Man muss natürlich auch hier wieder darauf hinweisen, dass Literatur fiktiv ist und Autor*innen niemals direkt über sich selbst schreiben. Das sollte klar sein, ist es aber leider nicht für jede*n. Diese Verschiebung ins Fiktive macht Literatur einerseits ansprechend und wirksam und verhindert andererseits die reelle Auflösung der zugrunde liegenden Konflikte im Schreibenden. Indem wir die Erschaffung unserer Werke der Lösung unserer Probleme vorziehen, geben wir ein Stück weit unser Glück auf, während wir gleichzeitig anderen die Möglichkeit geben, sich wiederzuerkennen im Geschriebenen und damit Schwierigkeiten zu identifizieren und idealerweise anzugehen, oder sich für eine Weile aus der problembehafteten Realität zu flüchten, was ebenfalls eine Lebenshilfe darstellen kann, sofern es nicht ein dauerhafter Abwehrmechanismus wird.

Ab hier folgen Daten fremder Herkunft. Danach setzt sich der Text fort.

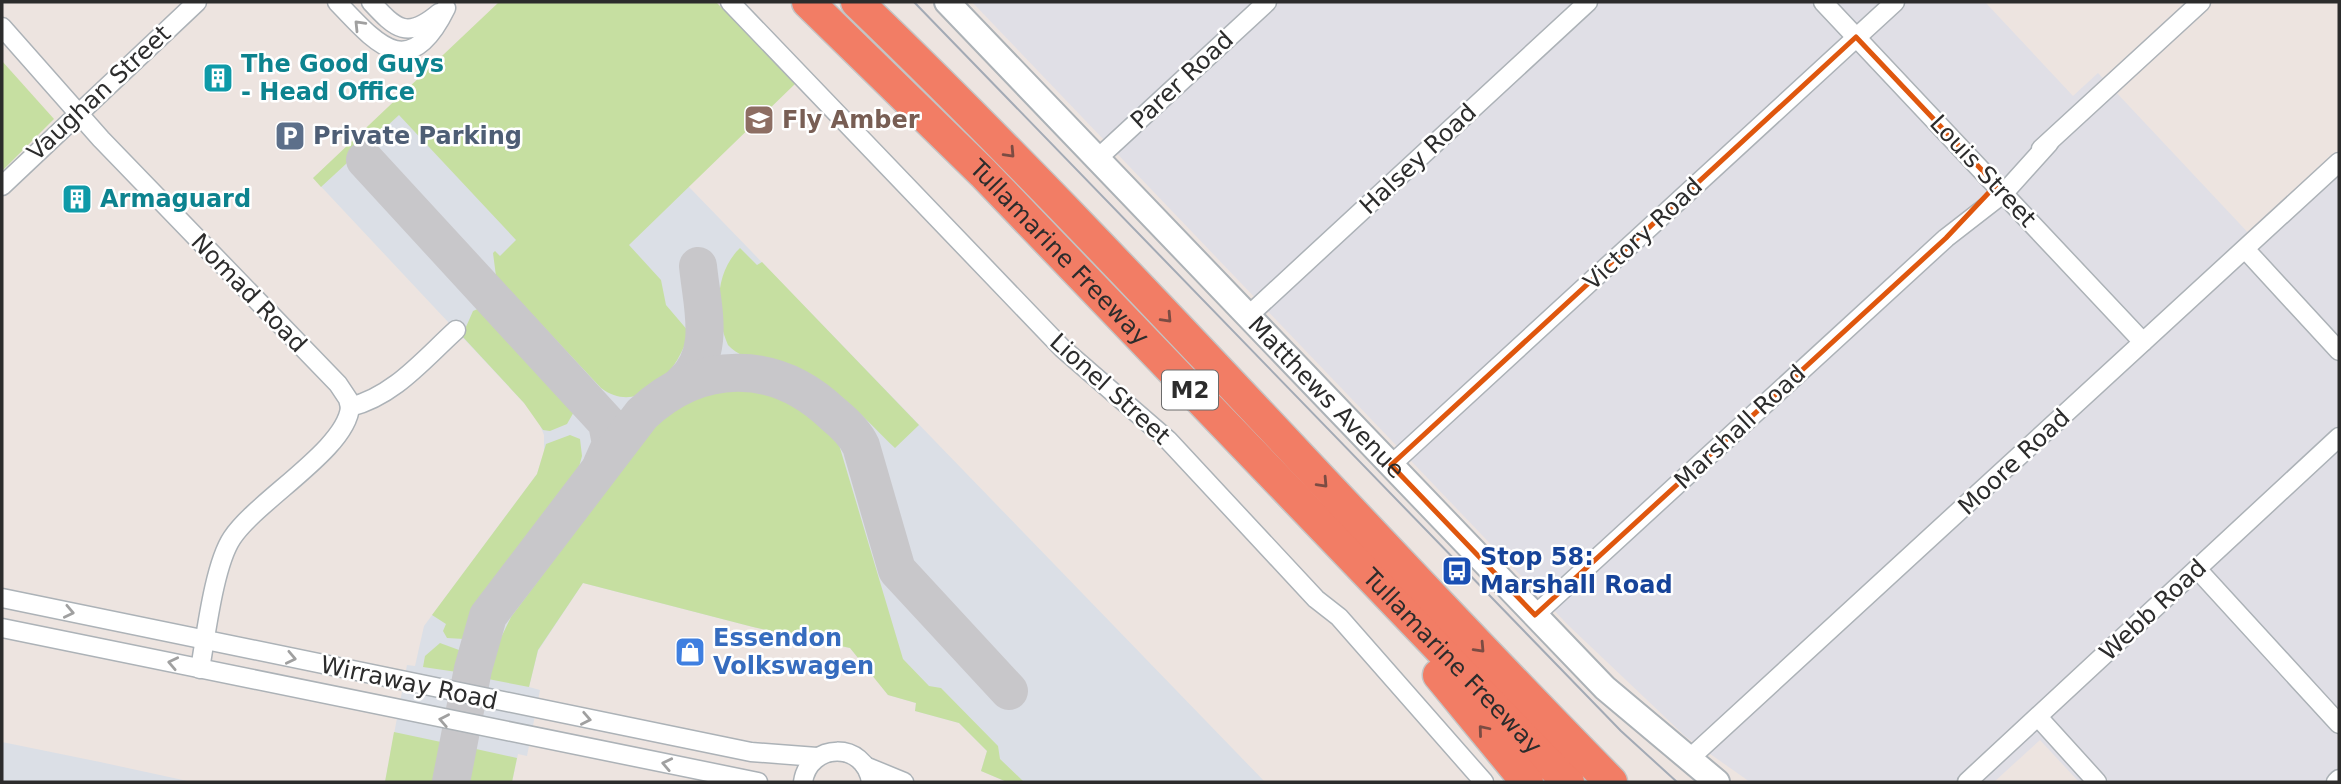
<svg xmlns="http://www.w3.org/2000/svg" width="2341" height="784" font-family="'DejaVu Sans',sans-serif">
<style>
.industrial{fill:#e0dfe6}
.airport{fill:#dbdfe6}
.green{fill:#c6dfa1}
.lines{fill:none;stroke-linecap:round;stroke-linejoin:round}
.taxiway{stroke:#c8c7ca;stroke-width:38}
.minor-casing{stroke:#acb2b7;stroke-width:21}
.secondary-casing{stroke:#acb2b7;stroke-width:28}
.motorway-casing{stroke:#c4c4c4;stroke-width:35}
.minor{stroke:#fff;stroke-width:18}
.secondary{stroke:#fff;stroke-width:24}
.motorway{stroke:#f27d65;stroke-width:32}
.tram{stroke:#a3aab5;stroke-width:2}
.oneway{stroke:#a0a0a0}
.oneway2{stroke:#7b4c43}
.marked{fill:none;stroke:#df570e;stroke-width:5;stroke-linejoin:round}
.labels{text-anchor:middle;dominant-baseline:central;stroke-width:5;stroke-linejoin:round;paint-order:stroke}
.shield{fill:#fff;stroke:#6b6b6b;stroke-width:2}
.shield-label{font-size:23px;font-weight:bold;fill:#2c2c2c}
.culture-label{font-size:24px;font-weight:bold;fill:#0d838f;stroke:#fff;text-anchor:start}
.street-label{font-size:24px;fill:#2c2c2c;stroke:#fff}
.education-label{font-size:24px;font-weight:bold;fill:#785e54;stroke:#fff;text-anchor:start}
.service-label{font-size:24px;font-weight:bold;fill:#4e5e75;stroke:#fff;text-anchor:start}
.transit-label{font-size:24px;font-weight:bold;fill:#164399;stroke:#fff;text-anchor:start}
.shop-label{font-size:24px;font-weight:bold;fill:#366cbe;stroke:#fff;text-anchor:start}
</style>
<rect width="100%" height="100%" fill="#ede4e0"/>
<path class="industrial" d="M972 2H1985L2073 96 2098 73 2254 239 2339 162V782H2079L2040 740 1994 782H1750L1686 737 1568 625Z"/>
<g class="airport">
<path d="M510 2 1265 782H1007L981 771 987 751 959 723 915 711 916 703 888 695 850 648 753 627 583 583 538 651 529 687 540 690 527 756 518 754 512 782H385L407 665 415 666 424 626 537 474 544 452V435L537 418 524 403 313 178Z"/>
<path d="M2 742 100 762 192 782H2Z"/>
</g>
<g class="green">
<path d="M499 2H716L796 83 629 245 661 280 666 305 689 332C680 368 641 418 601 388L496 276 493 253 495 251 500 256 516 240 399 115 321 187 313 178Z"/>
<path d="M2 61 54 119 2 171Z"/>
<path d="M740 248 757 265 762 262 919 425 895 448C867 421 839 389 803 371 779 359 746 365 728 345 714 313 715 272 740 248Z"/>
<path d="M480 308 575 410 567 424 550 431 543 430 524 403 462 336 473 311Z"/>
<path d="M742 390 766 392 786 398 837 438 903 659 929 686 941 688 998 746 1000 759 1024 782H1007L981 771 987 751 959 723 915 711 916 703 888 695 850 648 753 627 583 583 538 650 529 687 488 679 496 648 511 617 645 438C675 405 697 393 742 390Z"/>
<path d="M570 435 580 439 582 456 576 478 479 607 464 639 447 638 443 631 446 624 432 615 537 474 546 444Z"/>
<path d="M440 643 459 650 457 672 423 667 425 656Z"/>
<path d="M394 732 441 742 433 782H385Z"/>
<path d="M476 749 517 758 512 782H469Z"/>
</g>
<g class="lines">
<g class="taxiway">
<path d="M365 160 607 423 611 444 602 464"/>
<path d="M682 384C717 354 702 307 698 266"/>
<path d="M451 782 473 669 488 616 642 414C700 360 774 358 833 414 844 423 855 433 861 446L897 570 1009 691"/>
</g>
<g class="minor-casing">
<g id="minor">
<path d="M337 2C377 44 409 84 446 8"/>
<path d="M371 2C396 29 407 40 439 13"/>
<path d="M730 2 1062 348 1168 440 1316 599 1339 617 1484 782"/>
<path d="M1823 2 2143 342"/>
<path d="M2 27 101 139 338 384 348 399 350 407"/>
<path d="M2041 149 2201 2"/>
<path d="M1097 159 1267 2"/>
<path d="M2 186 197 2"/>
<path d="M2245 249 2339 351"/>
<path d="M1248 316 1588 2"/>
<path d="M1391 465 1895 2"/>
<path d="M2198 570 2339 724"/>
<path d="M2 598 751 752 817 757"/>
<path d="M1535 615 1946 238 2004 193 2049 143"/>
<path d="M2 628 758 782"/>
<path d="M200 669C206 635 214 565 232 538 257 500 347 449 350 407 394 396 423 360 456 330"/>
<path d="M2038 717 2097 782"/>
<path d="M1688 760 2339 162"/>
<path d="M865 766 904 782"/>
<path d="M803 782C809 742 865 741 871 782"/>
<path d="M1967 782 2339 437"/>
<path d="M2336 782 2339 779"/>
</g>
</g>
<g class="secondary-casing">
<g id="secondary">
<path id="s1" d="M947 2 1605 688 1717 782"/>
</g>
</g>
<g class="motorway-casing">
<g id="motorway">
<path id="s2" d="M808 2 983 173 1568 782"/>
<path d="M857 2C1118 253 1357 525 1611 782"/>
<path d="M1439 675 1527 782"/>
</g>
</g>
<use href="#minor" class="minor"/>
<use href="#secondary" class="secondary"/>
<use href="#motorway" class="motorway"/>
<path class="tram" d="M914 2 1621 731 1677 782"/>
</g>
<defs><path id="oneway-chevron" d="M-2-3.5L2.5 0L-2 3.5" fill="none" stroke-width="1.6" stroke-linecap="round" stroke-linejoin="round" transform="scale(1.75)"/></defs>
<g class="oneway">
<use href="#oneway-chevron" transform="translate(359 25) rotate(-134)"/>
<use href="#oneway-chevron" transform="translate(69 612) rotate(12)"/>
<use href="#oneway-chevron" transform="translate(291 658) rotate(12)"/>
<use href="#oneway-chevron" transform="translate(173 663) rotate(-168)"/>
<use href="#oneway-chevron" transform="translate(586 719) rotate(11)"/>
<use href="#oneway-chevron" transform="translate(444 720) rotate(-169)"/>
<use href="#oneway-chevron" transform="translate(667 764) rotate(-168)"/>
</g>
<g class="oneway2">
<use href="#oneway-chevron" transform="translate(1010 153) rotate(47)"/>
<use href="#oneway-chevron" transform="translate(1167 318) rotate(47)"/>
<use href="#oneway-chevron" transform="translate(1323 483) rotate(47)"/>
<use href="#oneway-chevron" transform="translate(1480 648) rotate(47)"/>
<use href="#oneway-chevron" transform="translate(1483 730) rotate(-130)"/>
</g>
<path class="marked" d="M1856 37 1996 185 1946 238 1535 615 1391 465Z"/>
<defs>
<g id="building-square" transform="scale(1.575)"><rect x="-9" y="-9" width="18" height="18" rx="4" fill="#0f9aa8" stroke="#fff"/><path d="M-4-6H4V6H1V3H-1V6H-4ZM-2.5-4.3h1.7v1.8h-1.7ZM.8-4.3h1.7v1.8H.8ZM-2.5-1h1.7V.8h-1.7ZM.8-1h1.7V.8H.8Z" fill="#fff"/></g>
<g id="university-square" transform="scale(1.575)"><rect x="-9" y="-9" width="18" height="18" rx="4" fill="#8d6e63" stroke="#fff"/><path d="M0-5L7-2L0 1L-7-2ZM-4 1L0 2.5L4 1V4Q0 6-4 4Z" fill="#fff"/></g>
<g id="parking-square" transform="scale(1.575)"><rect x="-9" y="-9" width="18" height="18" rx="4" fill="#5c6f8a" stroke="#fff"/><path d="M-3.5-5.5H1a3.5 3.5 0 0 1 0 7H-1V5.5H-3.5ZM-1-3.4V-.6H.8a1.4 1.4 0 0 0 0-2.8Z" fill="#fff"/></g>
<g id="bus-square" transform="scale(1.575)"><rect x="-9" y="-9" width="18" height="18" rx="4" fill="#1a4fb4" stroke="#fff"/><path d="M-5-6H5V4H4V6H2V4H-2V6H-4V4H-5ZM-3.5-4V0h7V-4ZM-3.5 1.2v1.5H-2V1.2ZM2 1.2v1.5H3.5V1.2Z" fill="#fff"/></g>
<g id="shop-square" transform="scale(1.575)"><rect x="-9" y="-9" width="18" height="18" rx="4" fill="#3f7fe0" stroke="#fff"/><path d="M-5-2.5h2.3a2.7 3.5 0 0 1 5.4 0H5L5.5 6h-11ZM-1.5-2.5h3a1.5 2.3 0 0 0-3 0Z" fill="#fff"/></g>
</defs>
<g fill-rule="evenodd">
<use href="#building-square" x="218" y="78"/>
<use href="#university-square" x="759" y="120"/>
<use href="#parking-square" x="290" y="136"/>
<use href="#building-square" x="77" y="199"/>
<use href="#bus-square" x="1457" y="571"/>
<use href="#shop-square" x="690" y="652"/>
</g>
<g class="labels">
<rect class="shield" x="1162" y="370.5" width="56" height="39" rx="5"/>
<g class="shield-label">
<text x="1190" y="390">M2</text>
</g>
<g class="culture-label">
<text x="241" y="64">The Good Guys<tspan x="241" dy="28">- Head Office</tspan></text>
<text x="100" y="199">Armaguard</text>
</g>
<g class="street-label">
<text transform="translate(1182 80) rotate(-43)">Parer Road</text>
<text transform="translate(99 93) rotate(-43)">Vaughan Street</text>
<text transform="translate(1418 159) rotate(-43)">Halsey Road</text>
<text transform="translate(1983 171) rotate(47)">Louis Street</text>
<text transform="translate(1643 234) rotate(-43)">Victory Road</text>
<text stroke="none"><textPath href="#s2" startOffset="355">Tullamarine Freeway</textPath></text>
<text transform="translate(249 293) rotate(46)">Nomad Road</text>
<text transform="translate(1110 389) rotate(42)">Lionel Street</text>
<text stroke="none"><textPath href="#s1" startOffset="548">Matthews Avenue</textPath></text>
<text transform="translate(1740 427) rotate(-43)">Marshall Road</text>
<text transform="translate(2014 462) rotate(-43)">Moore Road</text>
<text transform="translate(2153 610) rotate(-43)">Webb Road</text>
<text stroke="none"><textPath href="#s2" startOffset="922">Tullamarine Freeway</textPath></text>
<text transform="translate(409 683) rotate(12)">Wirraway Road</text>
</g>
<g class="education-label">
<text x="782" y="120">Fly Amber</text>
</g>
<g class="service-label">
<text x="313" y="136">Private Parking</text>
</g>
<g class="transit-label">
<text x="1480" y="557">Stop 58:<tspan x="1480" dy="28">Marshall Road</tspan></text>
</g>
<g class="shop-label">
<text x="713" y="638">Essendon<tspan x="713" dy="28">Volkswagen</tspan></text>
</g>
</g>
<rect width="2341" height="784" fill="none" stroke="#2c2c2c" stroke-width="7"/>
</svg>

Ich bin der Meinung, dass es für jede*n wichtig und richtig ist, sich selbst zu reflektieren, um ein möglichst (subjektiv) gutes Leben führen zu können, für Autor*innen aber auch entscheidend zur Erschaffung neuer Werke ist. Mit großem Abstand lassen wir dabei die Welt an unserer Entwicklung teilhaben, ohne uns vollends zu verraten. Wir bleiben privat in der Öffentlichkeit, damit andere durch Veröffentlichungen Privates verbessern können. Das ist der Wert, die Gefahr und die Bedeutung von Literatur in meinen Augen.